2008/04/16(水) 22:10 | URL | 遊行七恵 #-[ 編集]
藤井達吉、小生もチラシにガツンとやられた口です。なんでガツンとやられたか?自分でも分からなかったのですが、工芸館の「日本のアールヌーボー」で見ていたのか!と甦りました。「意匠」と言う言葉が古臭くなく響いて来る作品です。「意匠」・「図案」という言葉の時代の中で、ひたむきに用の美を追求し、アルチザンたらんとしたのか!純粋芸術も工芸も関係なく高みへ高みへと進んで行った彼らと、その作品に会いたくなりました。レポありがとう!
2008/04/18(金) 14:33 | URL | 悲歌・哀歌 #-[ 編集]
悲歌・哀歌さん こんばんは
この展覧会は本当に良かったです。
手工芸のよさを満喫しました。
実に素晴らしいです。
芸術家ではなくアルチザン。
そこにこそ、本当の美がとめどなく生まれくるのだ、と実感しました。

2008/04/18(金) 23:48 | URL | 遊行七恵 #-[ 編集]
本当に良かったです。
こんばんは。
藤井達吉の名を知らない自分が恥ずかしく思える程、素晴らしい内容でした。
こんな方が埋もれているのは、本当に惜しいです。
一人でも沢山の方に見ていただけたらと思いました。碧南は、刈谷までJRで行き、そこから名鉄に乗り換えた方が早いです。

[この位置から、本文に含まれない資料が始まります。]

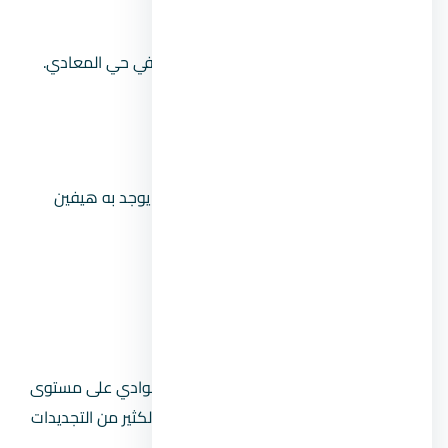
عيادة طبيبي.
كما توجد مجموعة من أشهر صيدليات مصر في حي المعادي.
خدمات حي المعادي Maadi الرياضية
نادي الشروق لضباط الشرطة.
نادي المعادي للقوات المسلحة، والذي يوجد به هيفين
المعادي.
نادي الشاطئ 54 الحربي.
نادي المعادي الرياضي.
نادي المعلمين.
نادي وادي دجلة الذي يعتبر من أشهر النوادي على مستوى
الجمهورية، ففي المعادي وادي دجلة الكثير من التجديدات
التي تجذب الرواد إليه.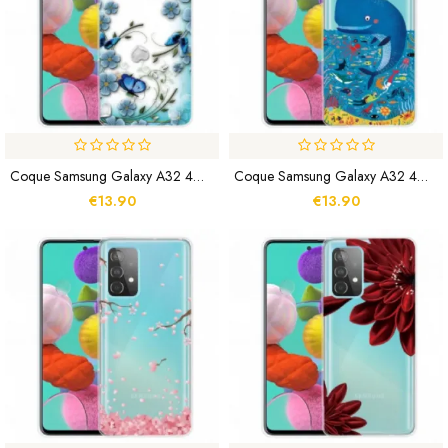
Coque Samsung Galaxy A32 4G Papillons Et Fleurs Rétros
Coque Samsung Galaxy A32 4G Monde Marin
€13.90
€13.90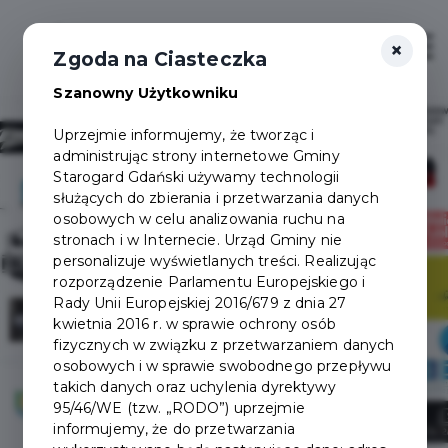
×
Zaloguj
Otwór
Zgoda na Ciasteczka
Szanowny Użytkowniku
Uprzejmie informujemy, że tworząc i
administrując strony internetowe Gminy
Starogard Gdański używamy technologii
Moja Gmina,
służących do zbierania i przetwarzania danych
osobowych w celu analizowania ruchu na
stronach i w Internecie. Urząd Gminy nie
Moje Korzyści!
personalizuje wyświetlanych treści. Realizując
rozporządzenie Parlamentu Europejskiego i
Rady Unii Europejskiej 2016/679 z dnia 27
kwietnia 2016 r. w sprawie ochrony osób
fizycznych w związku z przetwarzaniem danych
Załóż konto
osobowych i w sprawie swobodnego przepływu
takich danych oraz uchylenia dyrektywy
95/46/WE (tzw. „RODO”) uprzejmie
informujemy, że do przetwarzania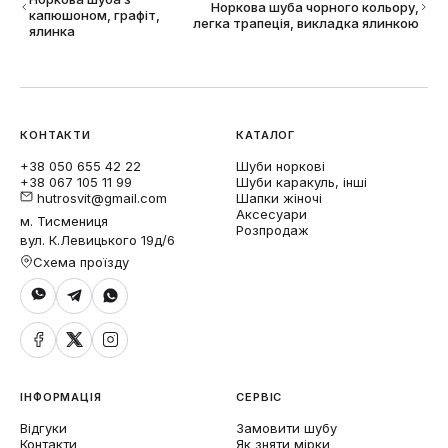
Норкова шуба чорного кольору,
капюшоном, графіт,
легка трапеція, викладка ялинкою
ялинка
КОНТАКТИ
КАТАЛОГ
+38 050 655 42 22
Шуби норкові
+38 067 105 11 99
Шуби каракуль, інші
hutrosvit@gmail.com
Шапки жіночі
Аксесуари
м. Тисмениця
Розпродаж
вул. К.Левицького 19д/6
Схема проїзду
ІНФОРМАЦІЯ
СЕРВІС
Відгуки
Замовити шубу
Контакти
Як зняти мірки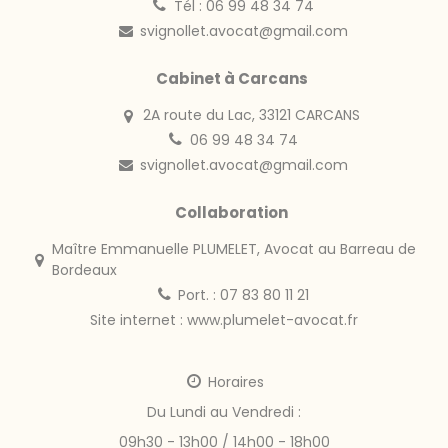
Tél : 06 99 48 34 74
svignollet.avocat@gmail.com
Cabinet à Carcans
2A route du Lac, 33121 CARCANS
06 99 48 34 74
svignollet.avocat@gmail.com
Collaboration
Maître Emmanuelle PLUMELET, Avocat au Barreau de
Bordeaux
Port. : 07 83 80 11 21
Site internet :
www.plumelet-avocat.fr
Horaires
Du Lundi au Vendredi :
09h30 - 13h00 / 14h00 - 18h00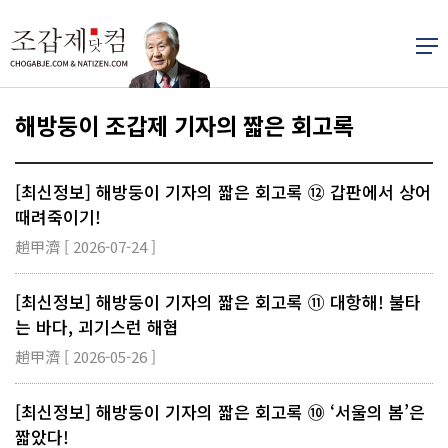
해방둥이 조갑제 기자의 짧은 회고록
[최신정보] 해방둥이 기자의 짧은 회고록 ⑫ 갑판에서 상어
때려죽이기!
趙甲濟 [ 2026-07-24 ]
[최신정보] 해방둥이 기자의 짧은 회고록 ⑪ 대항해! 불타
는 바다, 괴기스런 해협
趙甲濟 [ 2026-05-26 ]
[최신정보] 해방둥이 기자의 짧은 회고록 ⑩ ‘서울의 봄’은
짧았다!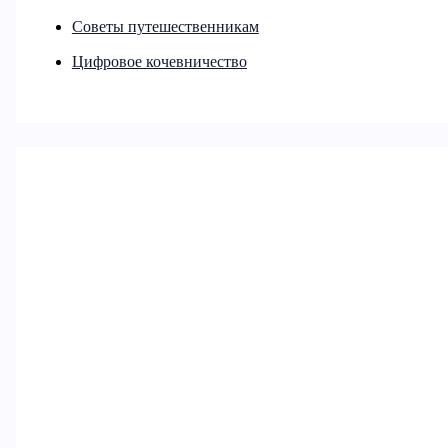
Советы путешественникам
Цифровое кочевничество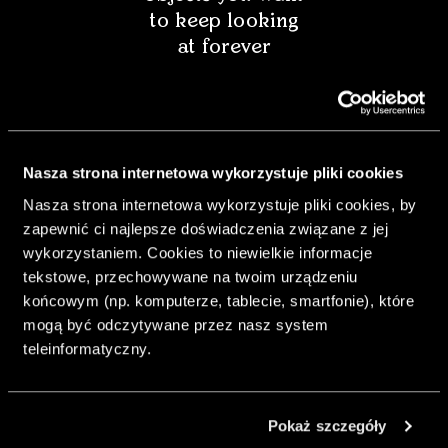
to keep looking
at forever
Nasza strona internetowa wykorzystuje pliki cookies
Nasza strona internetowa wykorzystuje pliki cookies, by
zapewnić ci najlepsze doświadczenia związane z jej
wykorzystaniem. Cookies to niewielkie informacje
tekstowe, przechowywane na twoim urządzeniu
końcowym (np. komputerze, tablecie, smartfonie), które
mogą być odczytywane przez nasz system
& Living 40 "A
teleinformatyczny.
Home More
Yours. Dare to
Decorate
Pokaż szczegóły
Differently.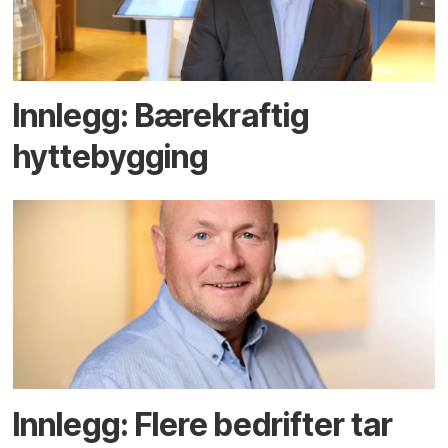
Innlegg: Bærekraftig
hyttebygging
Innlegg: Flere bedrifter tar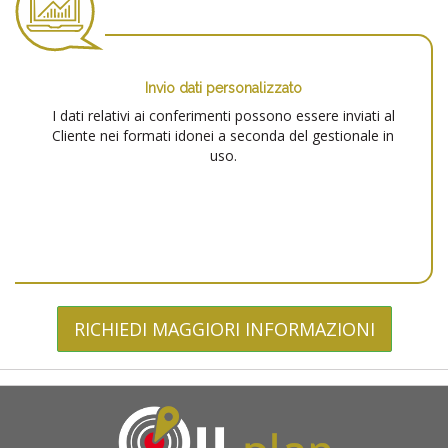
Invio dati personalizzato
I dati relativi ai conferimenti possono essere inviati al
Cliente nei formati idonei a seconda del gestionale in
uso.
RICHIEDI MAGGIORI INFORMAZIONI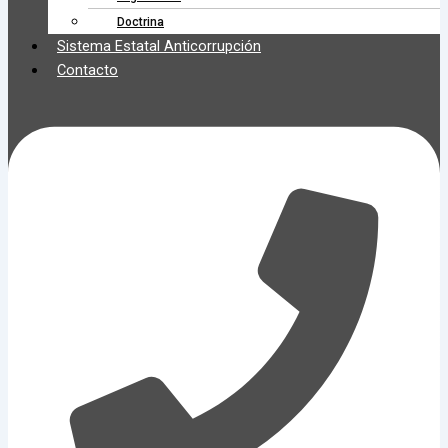
Doctrina
Sistema Estatal Anticorrupción
Contacto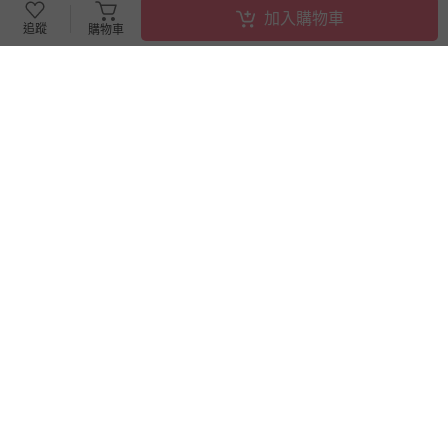
加入購物車
追蹤
購物車
搶購一空
挪威Frii - Expand輕量護脊書
日本 MIYOSHI 無添加 - 【親子
包-機器電玩 (22L)
首選】無添加泡沫洗手乳補充
包-300ml
9折
破盤
3860
98
$
$
4300
$
$
240
已售出 4575
追蹤
已售出 3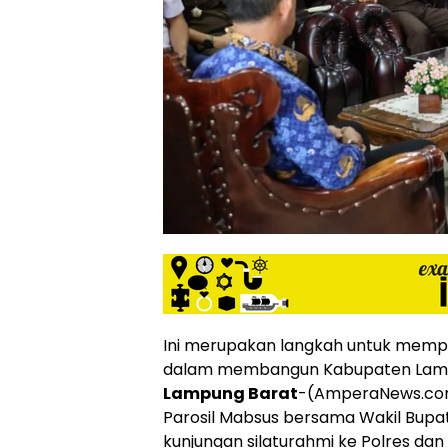
siber
lebih
eksklusif,
bergaya
trendi,
mengandung
unsur
edukasi,
gaya
hidup,
hiburan,
bebas
dari
SARA,
narkoba
dan
Ini merupakan langkah untuk mempe
berita
dalam membangun Kabupaten Lamp
asusila
Lampung Barat
-(AmperaNews.com
Media
Parosil Mabsus bersama Wakil Bupa
Cetak
dan
kunjungan silaturahmi ke Polres dan 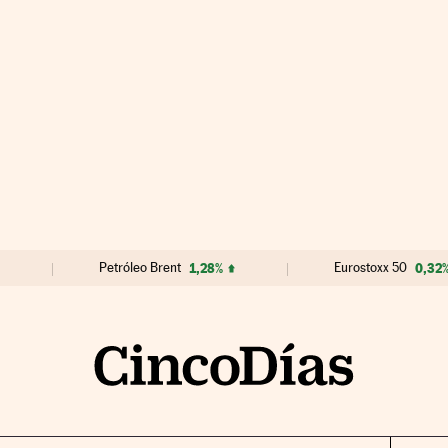
Petróleo Brent
1,28%
Eurostoxx 50
0,32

もっと早いのは三河安城の新幹線からレンタカーですが。。。
2008/05/06(火) 22:09 | URL | meme #z8Ev11P6[ 編集]
memeさん こんばんは
地元っ子ならではの交通情報ですね。
確かにこんな凄い、すばらしい作家が埋もれたままと言うのは日本文化の損失ですよ。
わたしたちだけでなく、どんどん藤井達吉を応援したいですよね!
東近工芸美にも彼の作品がいくつかありますが、もっっと回顧展してほしいです。